Aku selalu tahu dengan siapa aku ingin hidup.
Bukan sekadar bayangan kabur, tapi gambaran yang utuh.
Bagaimana pagi dijalani, bagaimana diam dibagi, bagaimana lelah diletakkan di tempat yang aman. Semua itu ada, rapi, lengkap, bahkan sebelum hidup menanyakan apa pun padaku.
Namun setiap kali aku hendak memulainya, gambaran itu memudar.
Bukan karena aku ragu.
Bukan karena aku takut.
Melainkan karena hidup seolah selalu tiba lebih dulu dan berkata bahwa gambar ini tidak perlu diwujudkan.
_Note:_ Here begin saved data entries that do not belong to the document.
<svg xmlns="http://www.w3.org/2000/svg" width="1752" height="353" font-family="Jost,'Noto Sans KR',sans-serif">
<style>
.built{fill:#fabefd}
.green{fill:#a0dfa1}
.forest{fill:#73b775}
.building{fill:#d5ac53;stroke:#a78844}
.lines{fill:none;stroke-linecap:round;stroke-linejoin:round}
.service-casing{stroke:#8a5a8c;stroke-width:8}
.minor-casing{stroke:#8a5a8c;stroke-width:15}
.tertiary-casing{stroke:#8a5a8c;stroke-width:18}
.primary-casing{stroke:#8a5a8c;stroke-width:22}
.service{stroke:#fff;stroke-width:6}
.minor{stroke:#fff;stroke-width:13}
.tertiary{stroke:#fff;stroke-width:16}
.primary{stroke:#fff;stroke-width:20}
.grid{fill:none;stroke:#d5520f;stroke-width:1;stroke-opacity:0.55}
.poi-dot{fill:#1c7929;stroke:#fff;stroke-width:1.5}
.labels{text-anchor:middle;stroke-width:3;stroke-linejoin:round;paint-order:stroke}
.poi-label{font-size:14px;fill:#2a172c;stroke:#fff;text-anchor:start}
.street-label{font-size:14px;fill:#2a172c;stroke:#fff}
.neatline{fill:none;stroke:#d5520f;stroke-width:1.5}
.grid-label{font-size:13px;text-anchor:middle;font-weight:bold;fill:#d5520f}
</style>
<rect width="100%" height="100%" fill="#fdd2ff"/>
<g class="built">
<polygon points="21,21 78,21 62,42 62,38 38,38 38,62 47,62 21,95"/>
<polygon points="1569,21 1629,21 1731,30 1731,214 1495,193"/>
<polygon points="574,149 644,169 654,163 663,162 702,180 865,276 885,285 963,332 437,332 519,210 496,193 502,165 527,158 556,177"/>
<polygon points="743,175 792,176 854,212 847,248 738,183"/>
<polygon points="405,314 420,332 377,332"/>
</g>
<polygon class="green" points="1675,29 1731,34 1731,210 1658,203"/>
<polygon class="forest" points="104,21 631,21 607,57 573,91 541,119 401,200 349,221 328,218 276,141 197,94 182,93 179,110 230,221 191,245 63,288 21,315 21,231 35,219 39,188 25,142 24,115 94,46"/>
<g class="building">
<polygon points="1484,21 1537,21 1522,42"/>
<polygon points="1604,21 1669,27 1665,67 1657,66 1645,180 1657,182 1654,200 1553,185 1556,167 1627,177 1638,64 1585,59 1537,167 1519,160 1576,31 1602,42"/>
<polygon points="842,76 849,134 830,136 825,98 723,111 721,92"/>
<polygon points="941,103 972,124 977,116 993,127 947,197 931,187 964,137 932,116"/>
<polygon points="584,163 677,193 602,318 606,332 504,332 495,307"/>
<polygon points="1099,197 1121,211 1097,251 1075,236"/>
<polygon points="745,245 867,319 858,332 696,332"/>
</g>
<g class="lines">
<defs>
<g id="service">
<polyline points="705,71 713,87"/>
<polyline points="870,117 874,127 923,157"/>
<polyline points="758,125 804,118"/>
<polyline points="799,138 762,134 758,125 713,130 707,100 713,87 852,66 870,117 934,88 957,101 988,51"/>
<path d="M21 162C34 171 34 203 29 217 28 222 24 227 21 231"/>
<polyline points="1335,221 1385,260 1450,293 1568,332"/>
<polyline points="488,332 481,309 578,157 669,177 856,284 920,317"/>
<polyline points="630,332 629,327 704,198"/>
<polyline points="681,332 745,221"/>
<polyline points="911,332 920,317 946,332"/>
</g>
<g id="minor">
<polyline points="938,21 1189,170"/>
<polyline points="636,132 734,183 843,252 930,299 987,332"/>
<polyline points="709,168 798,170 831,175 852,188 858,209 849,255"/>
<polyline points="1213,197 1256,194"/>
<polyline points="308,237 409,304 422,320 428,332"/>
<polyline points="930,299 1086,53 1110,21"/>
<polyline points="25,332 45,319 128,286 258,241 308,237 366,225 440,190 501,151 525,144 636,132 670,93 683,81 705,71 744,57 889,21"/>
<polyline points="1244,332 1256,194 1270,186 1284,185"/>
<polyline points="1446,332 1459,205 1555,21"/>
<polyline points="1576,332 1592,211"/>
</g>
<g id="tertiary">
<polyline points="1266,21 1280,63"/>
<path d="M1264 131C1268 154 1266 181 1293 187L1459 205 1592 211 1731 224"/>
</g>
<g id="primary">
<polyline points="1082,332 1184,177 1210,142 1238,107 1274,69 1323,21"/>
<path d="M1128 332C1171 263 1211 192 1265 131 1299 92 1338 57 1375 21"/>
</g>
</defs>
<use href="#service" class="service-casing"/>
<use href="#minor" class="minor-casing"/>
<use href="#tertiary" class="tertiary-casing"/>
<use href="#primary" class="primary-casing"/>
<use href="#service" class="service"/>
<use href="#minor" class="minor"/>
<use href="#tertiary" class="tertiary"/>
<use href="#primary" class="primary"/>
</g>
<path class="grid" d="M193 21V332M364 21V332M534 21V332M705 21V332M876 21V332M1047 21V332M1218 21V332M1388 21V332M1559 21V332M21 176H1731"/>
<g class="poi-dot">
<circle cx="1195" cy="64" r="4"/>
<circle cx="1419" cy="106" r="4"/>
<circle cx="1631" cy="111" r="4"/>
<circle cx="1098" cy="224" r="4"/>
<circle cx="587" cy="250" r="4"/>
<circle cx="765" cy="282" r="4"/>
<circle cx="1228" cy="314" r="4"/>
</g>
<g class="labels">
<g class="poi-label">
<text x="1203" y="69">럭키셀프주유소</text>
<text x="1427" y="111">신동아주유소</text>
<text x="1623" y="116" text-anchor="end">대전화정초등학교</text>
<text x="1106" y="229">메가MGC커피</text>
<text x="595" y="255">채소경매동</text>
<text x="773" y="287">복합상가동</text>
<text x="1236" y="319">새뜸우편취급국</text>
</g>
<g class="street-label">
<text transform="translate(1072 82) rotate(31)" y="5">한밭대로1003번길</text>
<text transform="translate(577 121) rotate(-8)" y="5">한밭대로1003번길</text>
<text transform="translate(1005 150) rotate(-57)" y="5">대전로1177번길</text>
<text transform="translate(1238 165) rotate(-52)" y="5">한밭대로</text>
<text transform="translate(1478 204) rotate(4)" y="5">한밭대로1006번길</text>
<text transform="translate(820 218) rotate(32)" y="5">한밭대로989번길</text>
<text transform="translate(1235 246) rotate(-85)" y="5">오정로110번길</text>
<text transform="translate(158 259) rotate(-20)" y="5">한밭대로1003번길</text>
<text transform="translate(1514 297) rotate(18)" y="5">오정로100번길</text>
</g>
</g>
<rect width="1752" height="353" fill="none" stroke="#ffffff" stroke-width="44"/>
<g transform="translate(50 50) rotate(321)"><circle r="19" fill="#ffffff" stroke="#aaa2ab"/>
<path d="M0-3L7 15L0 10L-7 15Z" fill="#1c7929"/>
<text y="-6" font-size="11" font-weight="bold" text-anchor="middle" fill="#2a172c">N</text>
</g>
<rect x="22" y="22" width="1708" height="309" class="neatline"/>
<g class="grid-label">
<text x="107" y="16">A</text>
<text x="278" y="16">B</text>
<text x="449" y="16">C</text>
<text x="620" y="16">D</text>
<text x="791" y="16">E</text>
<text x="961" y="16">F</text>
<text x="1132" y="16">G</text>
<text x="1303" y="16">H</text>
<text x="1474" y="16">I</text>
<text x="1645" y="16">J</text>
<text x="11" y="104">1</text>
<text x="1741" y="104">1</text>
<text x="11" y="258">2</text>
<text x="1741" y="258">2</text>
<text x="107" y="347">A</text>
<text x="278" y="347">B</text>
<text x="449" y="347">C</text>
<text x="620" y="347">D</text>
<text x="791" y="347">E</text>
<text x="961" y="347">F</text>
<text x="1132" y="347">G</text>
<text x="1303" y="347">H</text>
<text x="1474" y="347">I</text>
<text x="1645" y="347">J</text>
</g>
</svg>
Aku tidak pernah sampai pada fase memperjuangkan.
Tidak pernah berada di persimpangan antara bertahan atau pergi.
Segalanya selesai sebelum benar-benar dimulai, seolah takdir hanya mengizinkanku untuk memahami, bukan memiliki.
Yang tersisa bukan kemarahan, juga bukan penyesalan.
Hanya keheningan yang terlalu akrab.
Keheningan dari rencana yang matang, tapi tidak pernah diberi waktu untuk menjadi nyata.
Aku tidak merasa kalah.
Karena aku tidak pernah bertanding.
Aku juga tidak merasa gagal.
Karena aku tidak pernah diberi kesempatan untuk salah.
Dan mungkin itulah bentuk kehilangan yang paling halus.
Kehilangan yang tidak meninggalkan luka terbuka, tidak mengundang simpati, tidak menuntut penjelasan.
Ia hanya hadir sebagai ruang kosong di dalam diri, tempat sesuatu seharusnya tumbuh, tetapi tidak pernah diberi musim.
Aku tetap berjalan.
Tetap hidup.
Tetap menata hari seperti biasa.
Namun di dalam diriku, selalu ada satu kanvas yang bersih.
Bukan karena belum kupakai,
melainkan karena setiap kali aku hendak menyentuhnya, hidup memilih untuk menyingkirkannya perlahan.
Dan aku belajar menerimanya tanpa suara.
Karena tidak semua hal yang tidak terjadi adalah kesalahan.
Sebagian memang hanya tidak diberi giliran.